Dopo aver macinato chilometri di strada per frugare notizie, dopo aver scritto fiumi di parole, dopo aver rinunciato ai sabati, alle domeniche alle feste, perché il precario non dice di no, perché ce n’è uno pronto a sostituirti, a farti le scarpe.
Signorsì sempre, mentre stai facendo altro, mentre ti chiamano a qualsiasi ora di qualsiasi giorno, mentre stai allattando il piccolo, portando a scuola il figlio, mentre sei a cena con gli amici, mentre stai facendo una lavatrice. Suona il telefono, rispondi, molli tutto e cominci a prendere appunti che serviranno per la stesura finale.
C’è chi si barcamena con gli uffici stampa; e anche lì, per farti riconoscere un diritto, l’Inpgi 1, rischi di perdere il lavoro. Anzi, personalmente, il processo l’ho vinto, ma il lavoro l’ho perso.
E allora ti devi reinventare perché le competenze ci sono, eccome: studi, master, specializzazioni, certificazioni di ogni tipo e poi quel concorso a Roma per professionista passato al primo tentativo, mentre altri colleghi in redazione, l’hanno tentato più e più volte.
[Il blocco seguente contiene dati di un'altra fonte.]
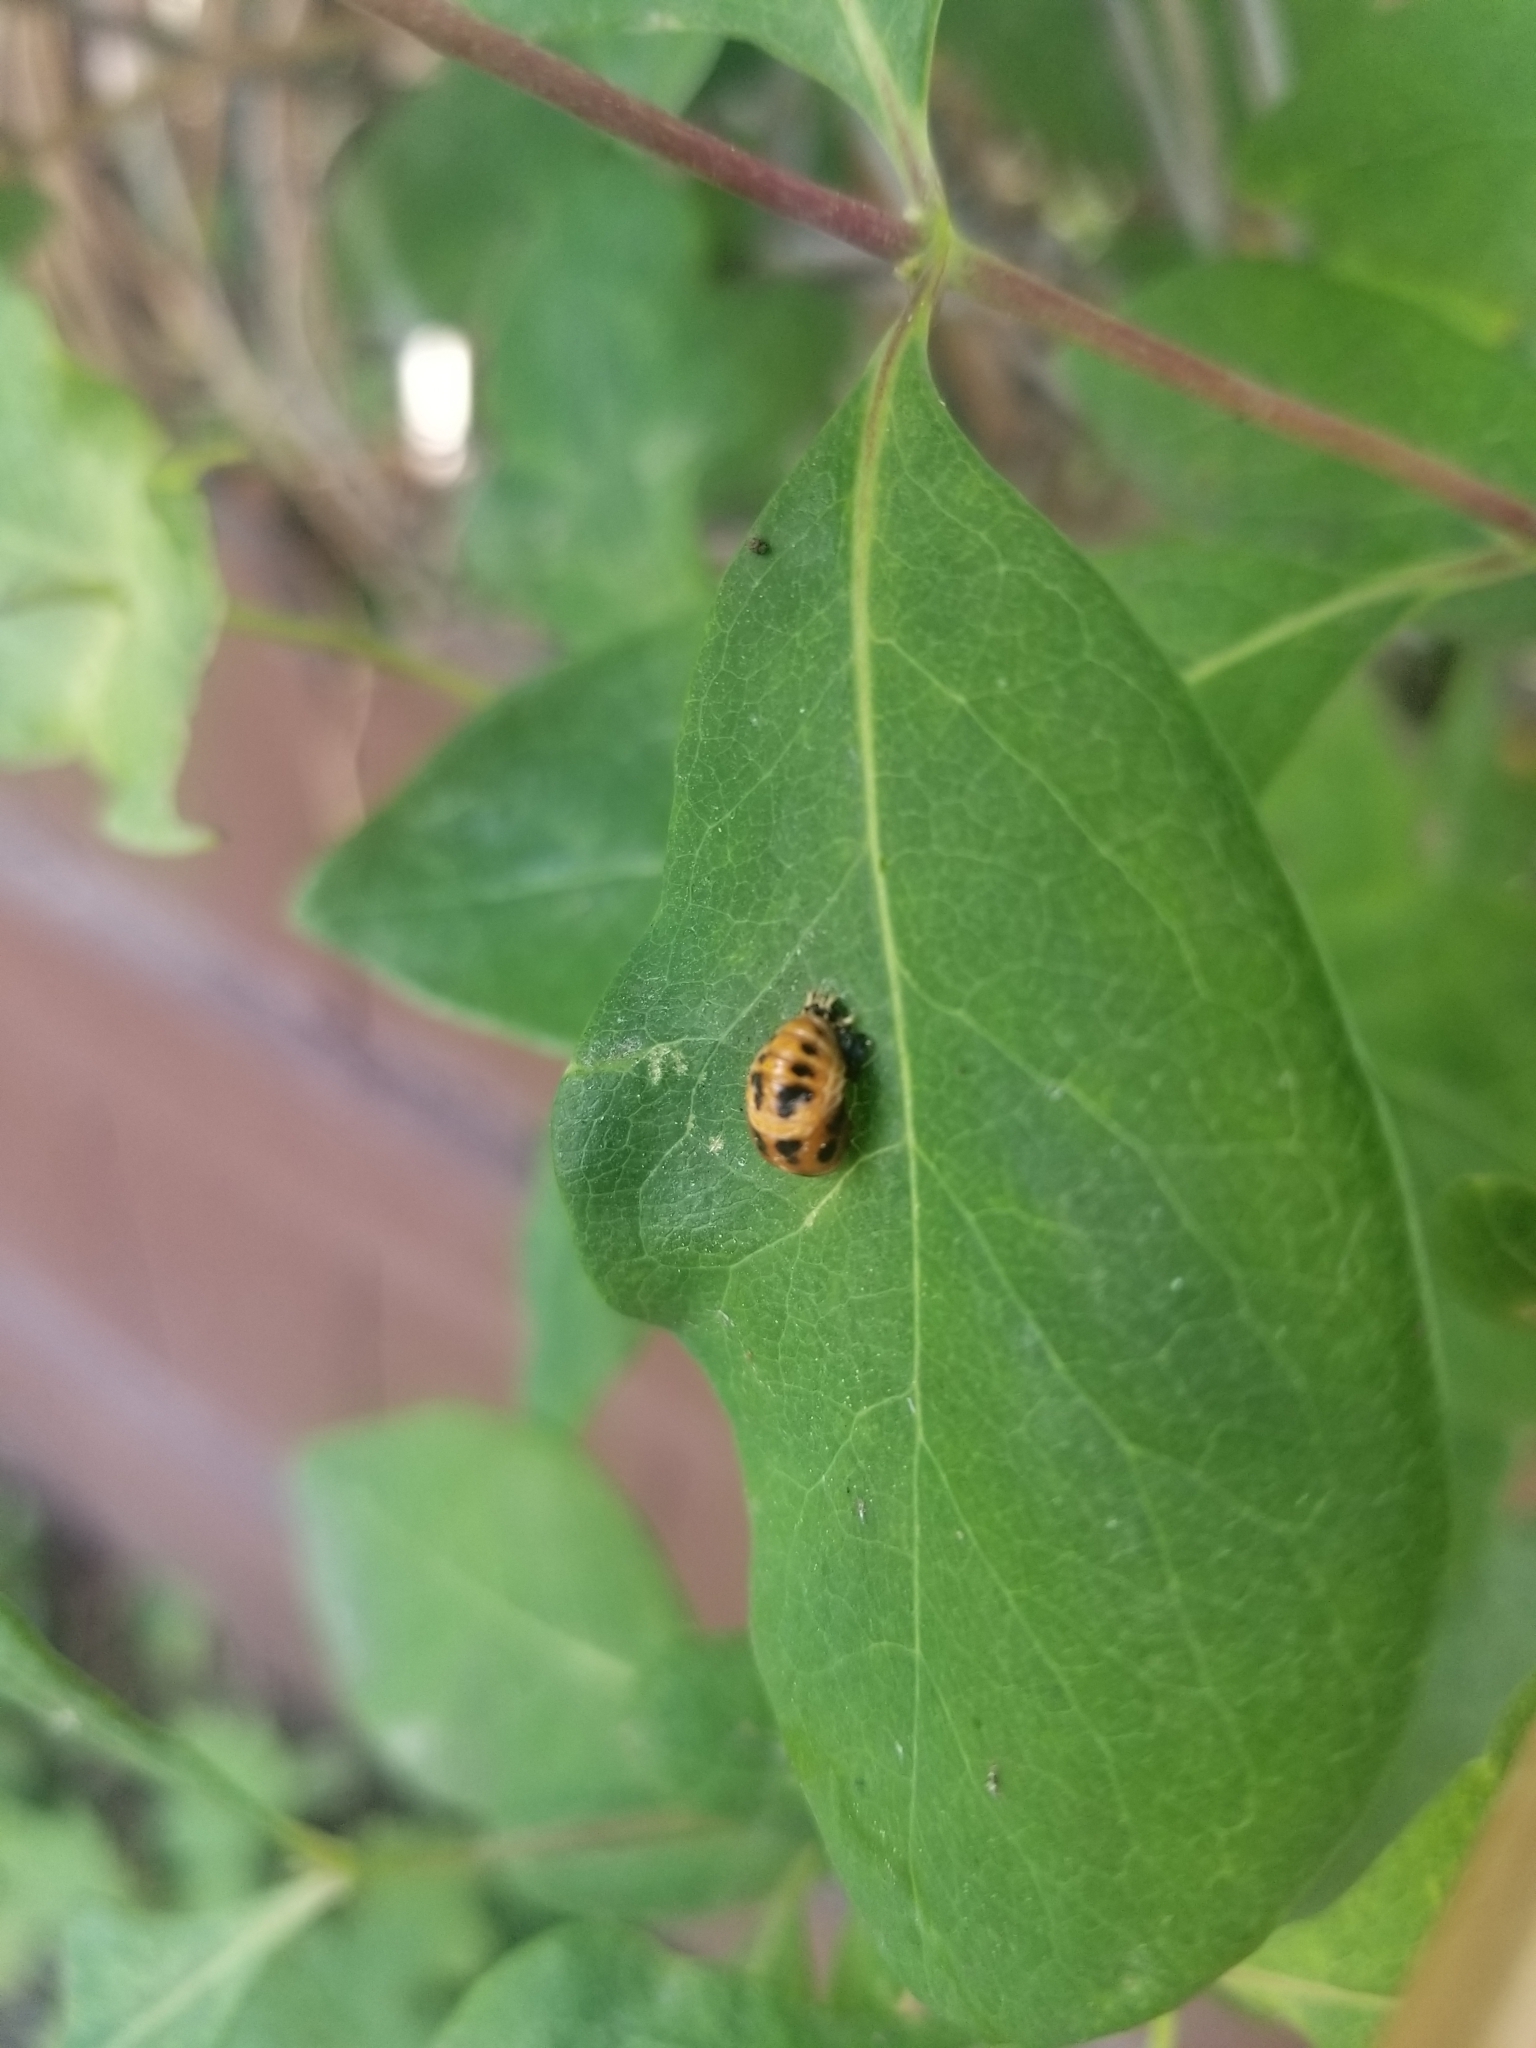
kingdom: Animalia
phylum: Arthropoda
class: Insecta
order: Coleoptera
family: Coccinellidae
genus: Harmonia
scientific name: Harmonia axyridis
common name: Harlequin ladybird
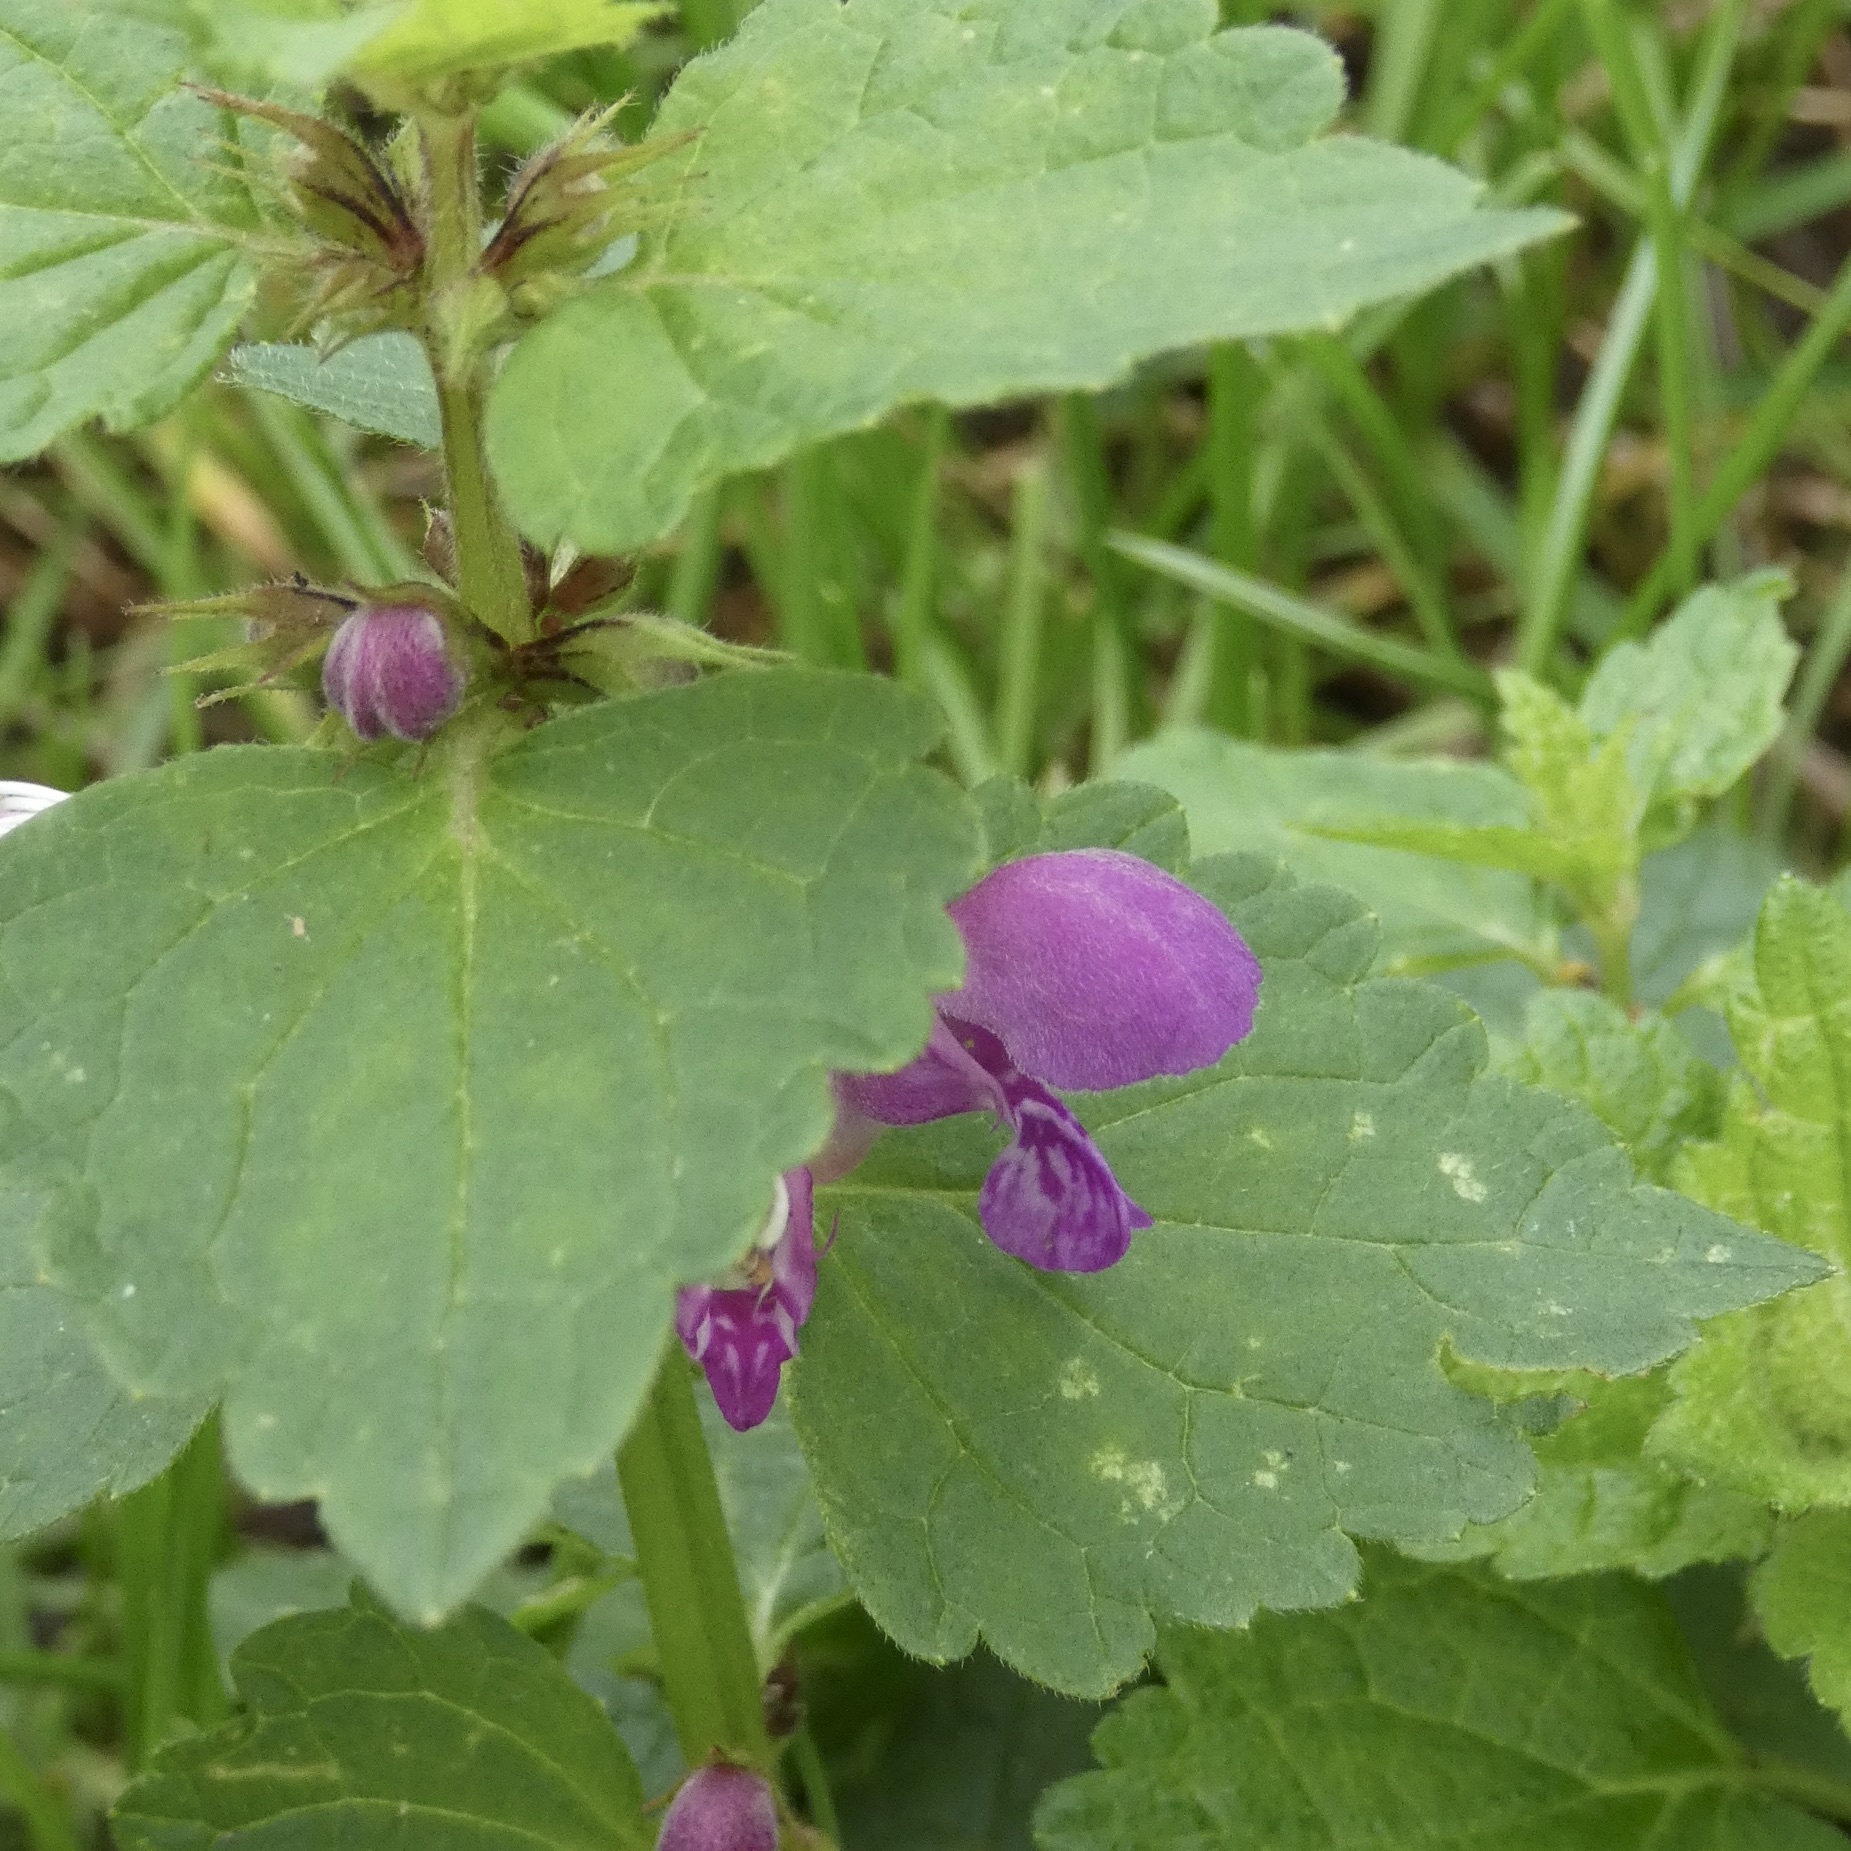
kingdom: Plantae
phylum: Tracheophyta
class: Magnoliopsida
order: Lamiales
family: Lamiaceae
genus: Lamium
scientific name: Lamium maculatum
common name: Spotted dead-nettle
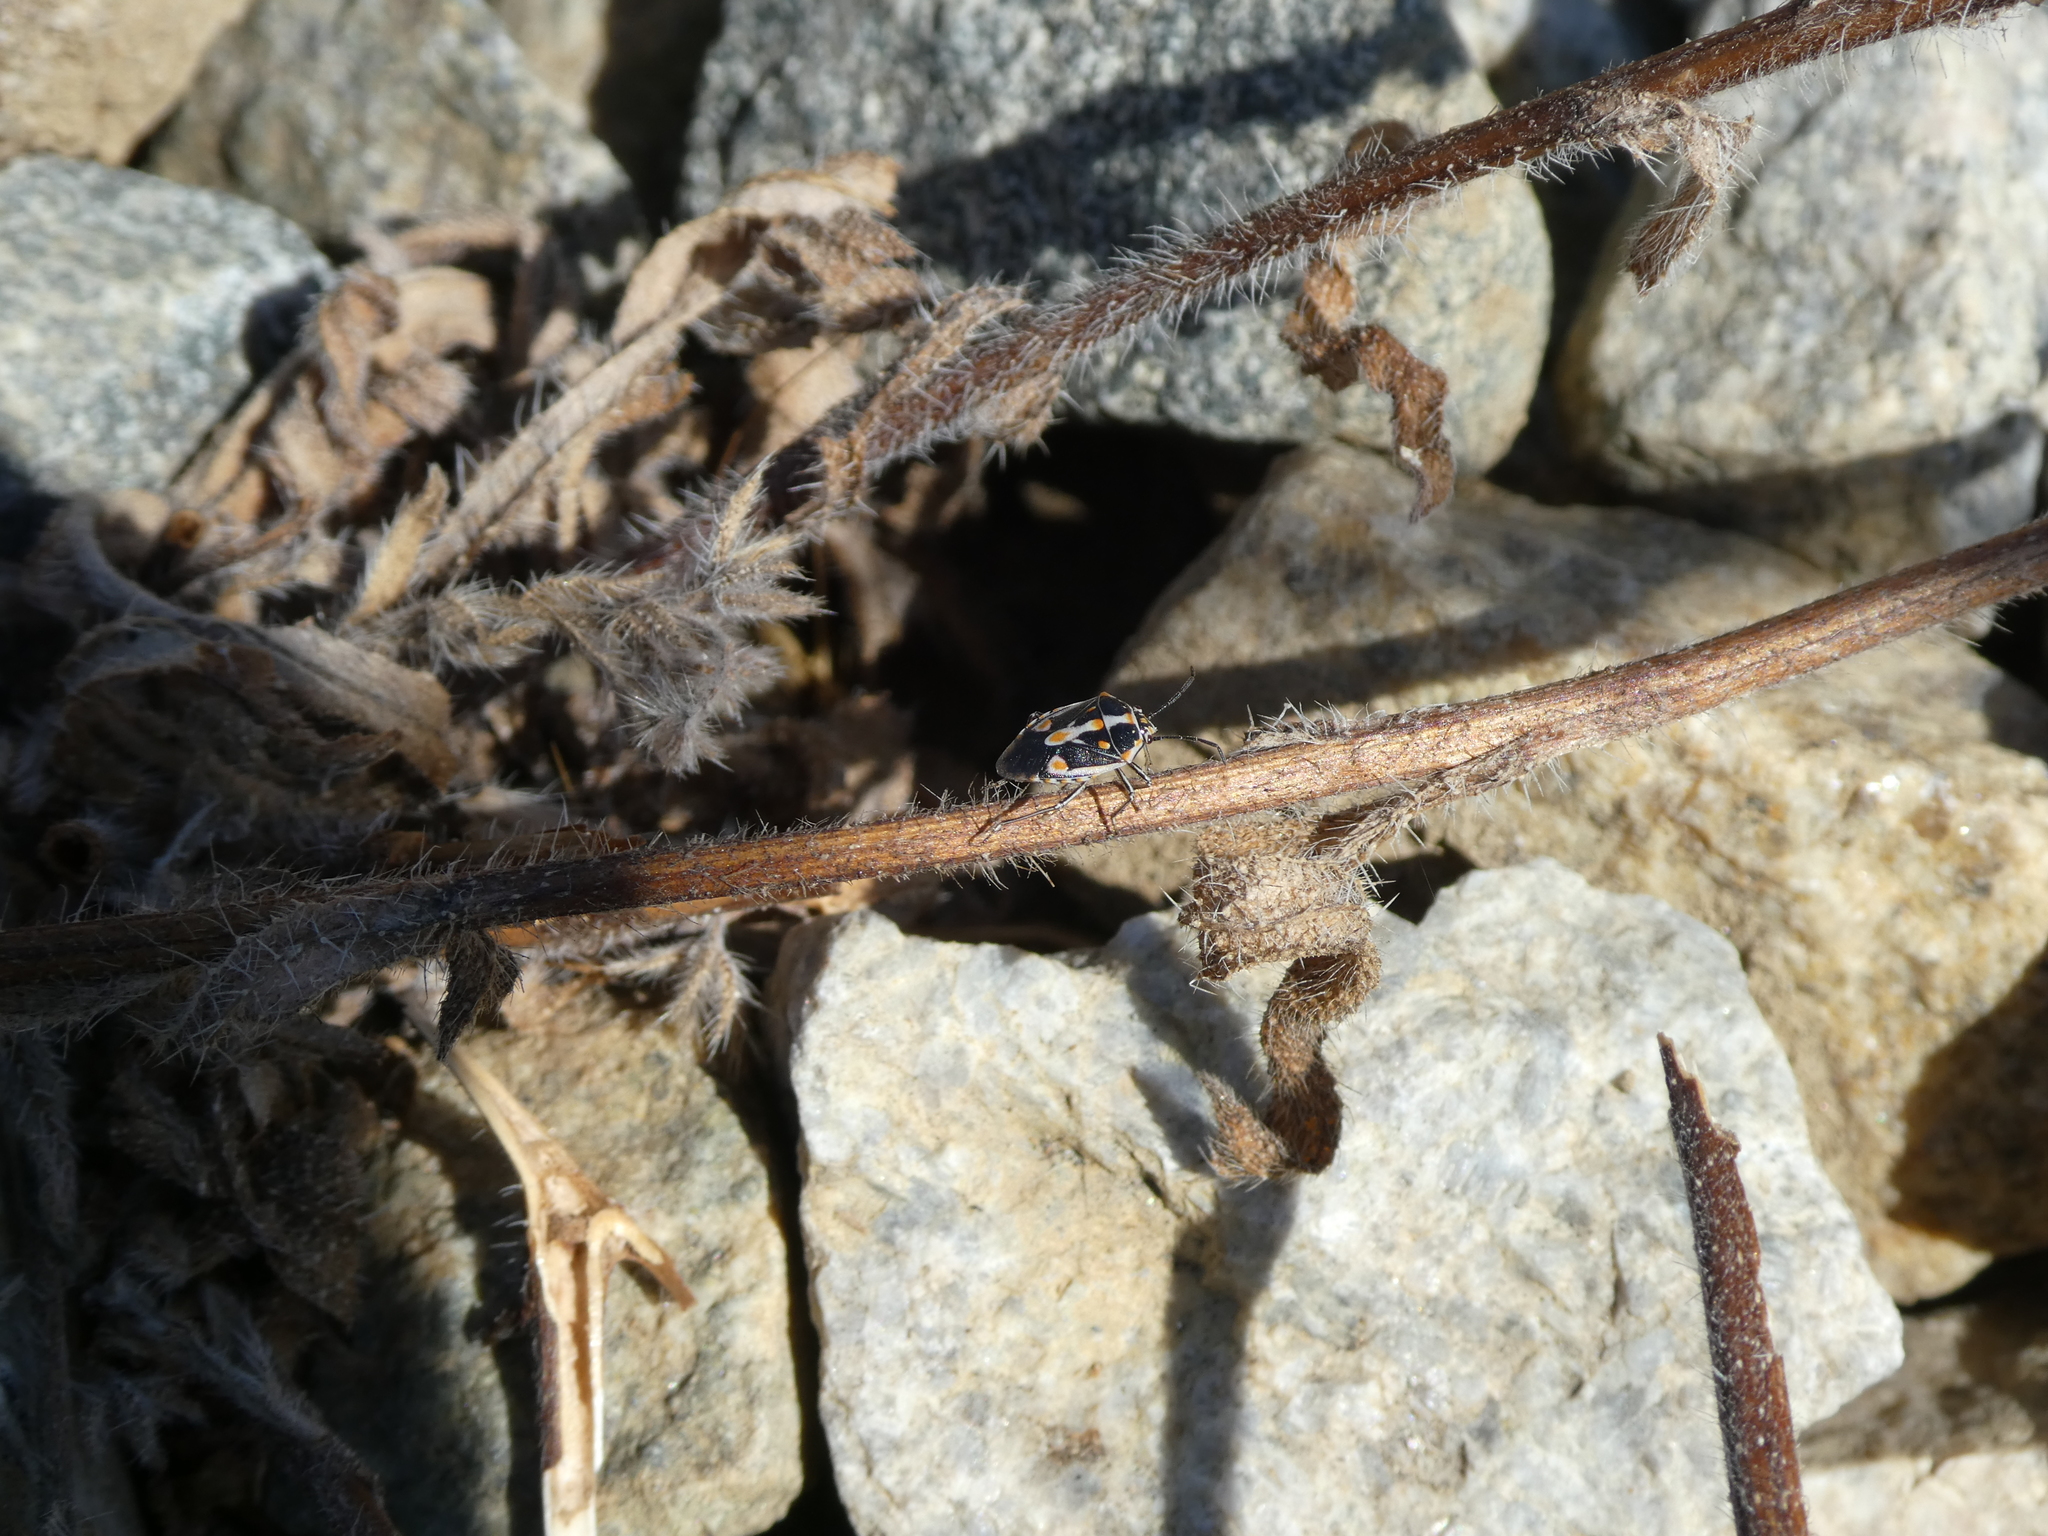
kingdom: Animalia
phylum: Arthropoda
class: Insecta
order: Hemiptera
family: Pentatomidae
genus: Bagrada
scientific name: Bagrada hilaris
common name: Bagrada bug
Quello del giornalista è un lavoro maledetto, è come un amante: lo cerchi, ne hai bisogno, scrivere è parte di te. E loro lo sanno, sanno sfruttarti benissimo.
E quel “loro” sta per lo Stato che tutela i fannulloni, quelli che non lavorano, piuttosto che agevolare le professionalità, il lavoro onesto, giustamente retribuito.
Ah, 10 euro, che mancetta penosa. Eppure, sono lordi che credevi?
Poi non ti spieghi perché i colleghi di redazione intascano dai 3500 euro in su al mese. Fanno il tuo stesso lavoro, in più mettono i titoli, una cosa che potresti fare benissimo. La disparità, l’ingiustizia.
Ci vorrebbe una rivoluzione, ma non siamo mica francesi noi.